The Great Kipton Train Wreck
Oberlin Weekly News, April 23, 1891
According to the report in this newspaper, two trains came together fifty feet east of the Kipton depot. "A large piece of steam chest was thrown on the depot roof and rolled off". The article goes on to say that the concussion of the impact on the roof broke most of the depot windows.
The depot can be seen in both train wreck pictures. Click on photos to enlarge them.
The local passenger train from the east was behind schedule and instead of waiting at Oberlin for the fast mail train to pass by from the west, went on to Kipton A freight train was sitting on the siding that the engineer had planned to use and going eight miles an hour by this time sought a second siding. The mail train came around the curve from the west going forty-five miles an hour. The engineer's view being blocked by the freight on the siding, he did not see the passenger train in time to slow down. Both engineers and a fireman were among those killed. Three postal clerks sorting mail also died.

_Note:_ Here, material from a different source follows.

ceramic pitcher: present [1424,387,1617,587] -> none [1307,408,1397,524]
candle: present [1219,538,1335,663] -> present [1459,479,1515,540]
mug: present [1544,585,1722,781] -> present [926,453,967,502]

The accident occured on April 18th and eight people died in the crash.
The Kipton Disaster and Webb C. Ball
Most of the accounts of Webb C. Ball usually begin with the story about the collision of two trains in Kipton, Ohio. The story usually states that the engineer's watch was four minutes slow and not knowing this, it didn't leave enough time to get on to the siding. Some still argue about the watch being slow, but due to this wreck on the Lake Shore and Michigan Southern Railroad in Kipton, the General Superintendent of the Lake Shore Line appointed W.C.Ball as Chief Inspector to investigate time keeping.
W.C.Ball was a Cleveland jeweler and as a direct result of the collision he investigated railroad timekeeping,and finding practices woefully deficient, instituted watch performance and inspection standards in 1893. Subsequently he became Chief Time Inspector for many railroads and had many American manufacturers produce a quality railroad timekeeper: the Ball Railroad Watch.
You have probably heard or even used the old saying, "Get on the Ball". Kipton is where it started.